The younger Stark children
Youngest daughter Arya began the season as an excellent archer and finished as a deadly swordswoman. Along the way, she showed political acumen and street smarts I wish her father possessed. Her younger brother Bran got tossed out a window in episode one, but a coma and then partial paralysis couldn’t keep him from literally getting back on that horse. Finally, youngest child Rickon might have only had three lines the entire season, but when Bran tries to reassure him that all the wandering and threatened Starks will one day return to Winterfell, Rickon’s declaration “No they won’t” was probably the most intelligent statement of the whole series.
Peter Dinklage’s Tyrion Lannister
Game of Thrones is littered with impressive actors, but as the episodes progressed Dinklage sometimes seemed to be the only one having any fun at all. He has an assist from the writers, as Tyrion gets the best lines. Yet, no matter if Tyrion was afraid, drunk, whoring, imprisoned, lost, making quips in situations where he looks to be minutes from death, or worst of all, standing under the judging eyes of his father’s honed-steel gaze, Dinklage gives Tyrion Shakespearean depth, while seeming never to forget Thrones is essentially a swords, dragons, and zombies show.
When Thrones remembers it is essentially a swords, dragon, and zombie show
I’m sure many viewers watch Game of Thrones for its political intrigue and feuding, aristocratic families. Who doesn’t like a good medieval civil war? But personally, when I’m in a mood for the War of the Roses, one of Martin's inspirations for the books, I turn to Shakespeare.
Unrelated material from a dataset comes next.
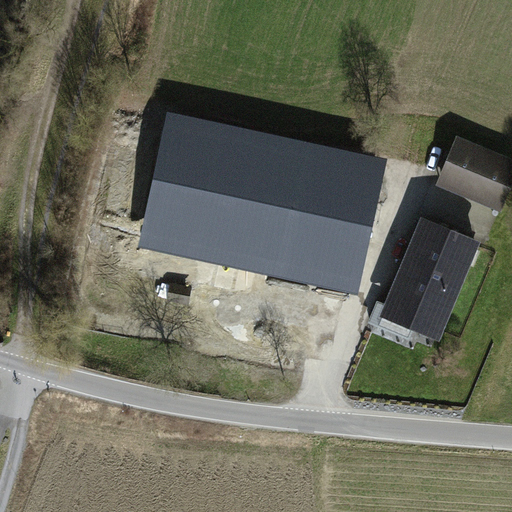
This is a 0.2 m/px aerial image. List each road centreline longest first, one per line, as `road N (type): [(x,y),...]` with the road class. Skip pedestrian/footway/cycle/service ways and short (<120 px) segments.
road 1 (tertiary): [(511,436),(196,406),(0,358)]
road 2 (track): [(28,302),(32,197),(77,0)]
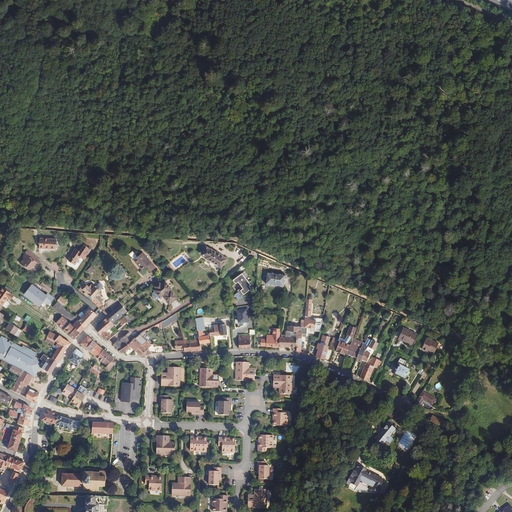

While I appreciate the scope and grit of the series, I really want more ice zombies, dire wolves, and dragons to balance out all the civil wars and political treachery. The show keeps telling us “Winter is Coming,” but on steamy Houston Sunday nights that seems more like a tease than a threat. I’ll stick around for what is likely to be untold character suffering and despair in season two and beyond, but I’m warning you HBO, there better be some awesome dragon, White Walker, ice zombie battles at the end of all this or I’ll sick a dire wolf on you.